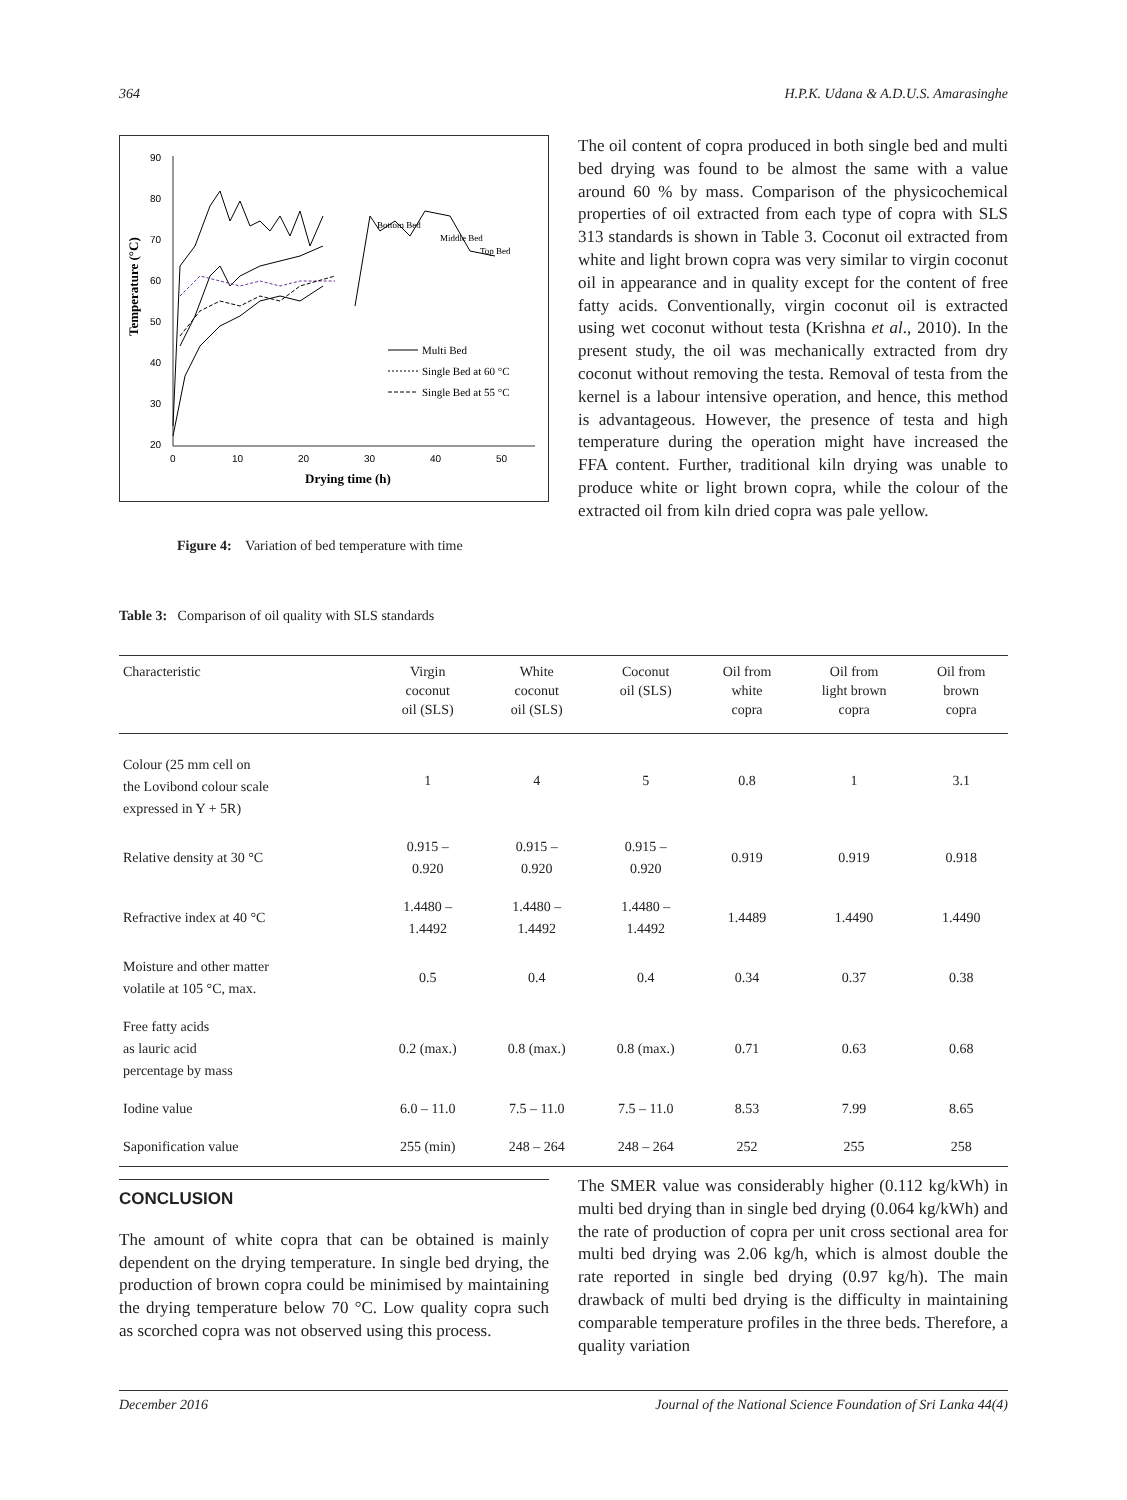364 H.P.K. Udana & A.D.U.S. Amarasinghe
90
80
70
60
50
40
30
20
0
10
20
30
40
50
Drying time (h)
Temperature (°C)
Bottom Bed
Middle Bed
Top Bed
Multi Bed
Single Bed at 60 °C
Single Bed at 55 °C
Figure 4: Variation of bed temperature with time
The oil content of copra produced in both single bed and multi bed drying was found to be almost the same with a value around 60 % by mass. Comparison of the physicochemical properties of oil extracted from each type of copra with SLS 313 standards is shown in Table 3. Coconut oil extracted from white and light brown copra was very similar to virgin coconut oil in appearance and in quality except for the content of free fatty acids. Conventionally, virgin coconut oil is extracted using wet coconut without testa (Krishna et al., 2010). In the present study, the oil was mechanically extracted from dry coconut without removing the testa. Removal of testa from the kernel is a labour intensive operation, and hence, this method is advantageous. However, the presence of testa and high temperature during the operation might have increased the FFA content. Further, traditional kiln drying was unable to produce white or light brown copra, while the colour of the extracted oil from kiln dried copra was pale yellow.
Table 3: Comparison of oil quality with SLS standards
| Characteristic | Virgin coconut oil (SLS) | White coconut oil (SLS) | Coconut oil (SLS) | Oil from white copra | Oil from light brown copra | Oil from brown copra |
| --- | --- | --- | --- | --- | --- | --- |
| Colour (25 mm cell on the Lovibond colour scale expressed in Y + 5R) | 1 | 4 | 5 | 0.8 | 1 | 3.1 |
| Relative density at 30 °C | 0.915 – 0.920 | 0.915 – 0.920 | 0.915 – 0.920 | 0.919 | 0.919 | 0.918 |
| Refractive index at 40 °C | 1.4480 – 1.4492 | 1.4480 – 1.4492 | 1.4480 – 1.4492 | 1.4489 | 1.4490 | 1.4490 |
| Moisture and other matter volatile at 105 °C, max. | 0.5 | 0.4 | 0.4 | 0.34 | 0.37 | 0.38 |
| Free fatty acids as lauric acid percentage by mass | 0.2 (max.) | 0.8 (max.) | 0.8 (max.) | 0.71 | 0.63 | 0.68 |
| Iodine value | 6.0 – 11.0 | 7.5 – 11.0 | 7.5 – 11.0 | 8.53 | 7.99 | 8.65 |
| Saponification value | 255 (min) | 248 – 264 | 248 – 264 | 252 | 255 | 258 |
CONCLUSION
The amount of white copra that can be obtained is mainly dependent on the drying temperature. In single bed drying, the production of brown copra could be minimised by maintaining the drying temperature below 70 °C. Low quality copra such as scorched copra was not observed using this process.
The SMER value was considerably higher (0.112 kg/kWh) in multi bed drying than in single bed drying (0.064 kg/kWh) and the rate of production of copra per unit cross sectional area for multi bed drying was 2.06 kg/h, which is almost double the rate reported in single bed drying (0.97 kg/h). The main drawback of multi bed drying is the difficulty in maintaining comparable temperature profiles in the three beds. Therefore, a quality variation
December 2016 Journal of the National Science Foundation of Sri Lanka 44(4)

========

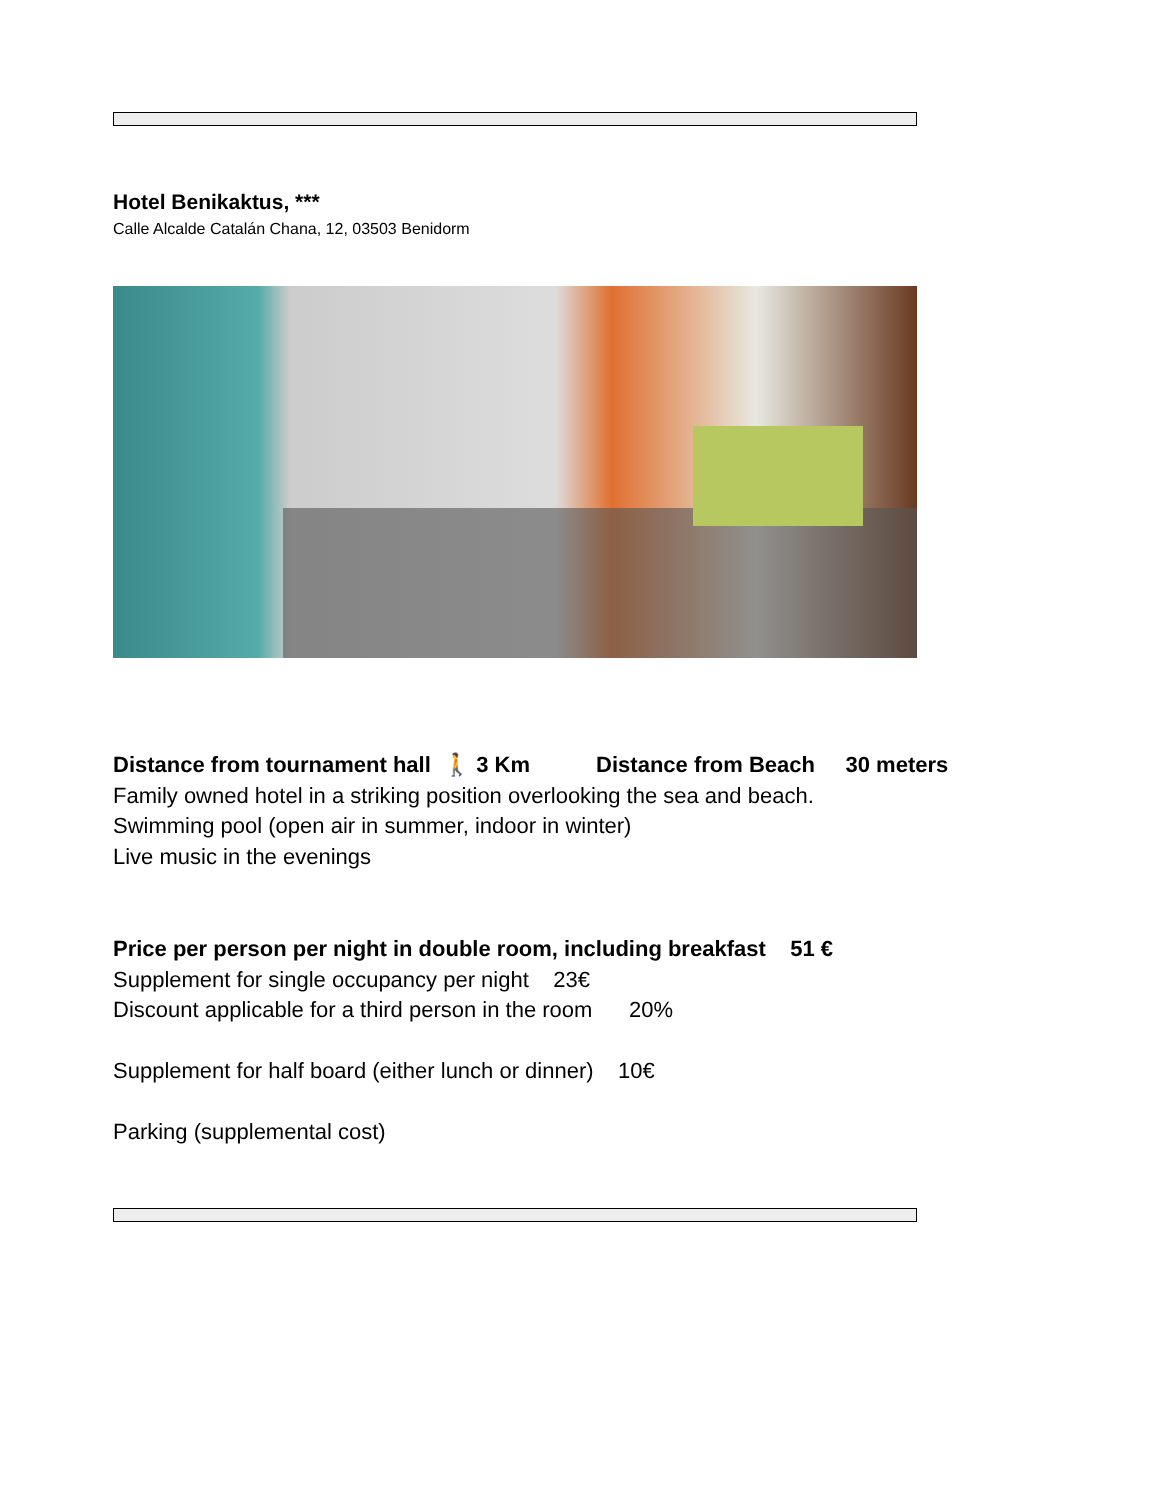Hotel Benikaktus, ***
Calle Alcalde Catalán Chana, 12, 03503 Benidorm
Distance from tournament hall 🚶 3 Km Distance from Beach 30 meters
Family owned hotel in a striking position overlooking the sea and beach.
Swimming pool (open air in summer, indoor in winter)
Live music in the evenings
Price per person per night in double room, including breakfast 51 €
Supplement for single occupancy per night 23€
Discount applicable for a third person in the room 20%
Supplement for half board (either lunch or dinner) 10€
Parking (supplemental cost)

========

Lines to set down from above: the line with "Table 3: Comparison", the line with "from brown copra |", and every line between, each exactly as written.

Table 3: Comparison of oil quality with SLS standards
| Characteristic | Virgin coconut oil (SLS) | White coconut oil (SLS) | Coconut oil (SLS) | Oil from white copra | Oil from light brown copra | Oil from brown copra |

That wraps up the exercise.